É justo que Francisco recuse o empresarialismo de uma Igreja carreirista e aconselhe o alpinismo a quem pretenda subir, já que nesta comunidade de amor e perdão, serve-se e não se é servido;
é justo que não aceite a ideia de uma ONG, porque a Igreja está ao serviço da vida e vida em abundância e não é uma simples repartidora burocrática de bens e serviços – ela é mesmo um hospital de campanha ao serviço de uma humanidade ferida, acidentada, doente.
É pertinente que o Paparecuse uma Igreja gnóstica e narcisista (cheia só de conhecimento, ciência e cultura; e a olhar só para o umbigo) ou a Igreja como mera “universidade de religiões”, mas um povo, comunidade, família referenciada permanentemente a Cristo Mestre, Sacerdote, Pastor – o guia das nossas almas.

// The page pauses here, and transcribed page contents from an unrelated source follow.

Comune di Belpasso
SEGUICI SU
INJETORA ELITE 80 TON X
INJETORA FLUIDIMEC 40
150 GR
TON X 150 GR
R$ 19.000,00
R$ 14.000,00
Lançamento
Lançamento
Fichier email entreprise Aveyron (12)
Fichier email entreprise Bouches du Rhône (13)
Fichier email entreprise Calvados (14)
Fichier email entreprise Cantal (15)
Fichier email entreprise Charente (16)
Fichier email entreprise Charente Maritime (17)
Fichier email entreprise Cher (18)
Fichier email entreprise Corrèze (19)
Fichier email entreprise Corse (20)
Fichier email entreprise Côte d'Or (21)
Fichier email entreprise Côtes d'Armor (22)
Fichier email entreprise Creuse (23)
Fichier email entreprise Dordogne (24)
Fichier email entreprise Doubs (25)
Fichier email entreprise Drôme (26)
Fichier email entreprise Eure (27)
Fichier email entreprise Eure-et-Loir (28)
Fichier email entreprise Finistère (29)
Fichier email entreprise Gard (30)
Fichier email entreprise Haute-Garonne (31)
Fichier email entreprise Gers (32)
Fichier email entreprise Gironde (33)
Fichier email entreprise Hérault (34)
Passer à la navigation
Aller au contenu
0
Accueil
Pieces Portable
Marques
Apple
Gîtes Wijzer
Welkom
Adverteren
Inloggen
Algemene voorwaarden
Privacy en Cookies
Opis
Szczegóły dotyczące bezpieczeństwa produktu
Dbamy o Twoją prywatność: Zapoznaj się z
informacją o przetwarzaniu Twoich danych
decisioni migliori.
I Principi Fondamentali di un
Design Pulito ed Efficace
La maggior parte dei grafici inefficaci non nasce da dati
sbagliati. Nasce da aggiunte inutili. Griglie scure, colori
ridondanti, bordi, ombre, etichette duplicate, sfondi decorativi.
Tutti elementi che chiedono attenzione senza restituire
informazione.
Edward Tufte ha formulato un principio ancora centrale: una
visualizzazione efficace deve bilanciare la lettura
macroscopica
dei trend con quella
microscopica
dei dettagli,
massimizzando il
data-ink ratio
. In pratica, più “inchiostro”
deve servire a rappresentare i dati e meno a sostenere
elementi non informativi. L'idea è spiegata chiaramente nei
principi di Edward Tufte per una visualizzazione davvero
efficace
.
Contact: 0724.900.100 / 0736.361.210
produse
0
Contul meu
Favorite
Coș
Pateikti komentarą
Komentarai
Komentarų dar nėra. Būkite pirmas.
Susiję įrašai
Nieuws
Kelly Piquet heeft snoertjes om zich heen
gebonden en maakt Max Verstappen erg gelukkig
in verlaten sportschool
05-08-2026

Finalmente,o Santo Padre, a 9 de maio pp, ao receber os participantes do encontro das Pontifícias Obras Missionárias, declarou que, na exortação apostólica “Evangelii gaudium”, convidou todos os fiéis a uma nova estação evangelizadora:
“Evangelizar, neste momento de grande mudança social, requer uma Igreja missionária, toda em atitude de saída, capaz de discernir e enfrentar as diferentes culturas e visões de homem”, no contexto de “uma Igreja renovada e transformada pela contemplação e contacto pessoal com Cristo pelo poder do Espírito Santo”, bem necessária “num mundo em mudança”.
É o Espírito Santo que– diz o Papa
– “nos dá força para empreender o caminho missionário e a alegria do anúncio para que a luz de Cristo ilumine todos aqueles que ainda não o conhecem ou o rejeitaram”. E acrescenta que “não nos podem parar nem as nossas debilidades, nem os nossos pecados, nem tantos obstáculos colocados ao testemunho e anúncio do Evangelho”, quando urge ganhar e manter a coragem de “chegar em todas as periferias que precisem da luz do Evangelho”.
Bastava este discurso papal, no dia da Europa envelhecida e cansada de egoísmos e narcisismos, para que ressoasse em todo o orbe uma nova e sempre verdadeira noção de Igreja:
A Igreja é “o povo das bem-aventuranças e a casa dos pobres, dos aflitos, dos excluídos e perseguidos, daqueles que têm fome e sede de justiça”. E, como é “missionária por natureza, tem como prerrogativa fundamental o serviço de caridade a todos” – a começar “dos últimos, dos pobres, dos que têm as costas dobradas pelo peso do cansaço e da vida” – e são inerentes à sua vida e missão no mundo e para o mundo “a fraternidade e a solidariedade universal”.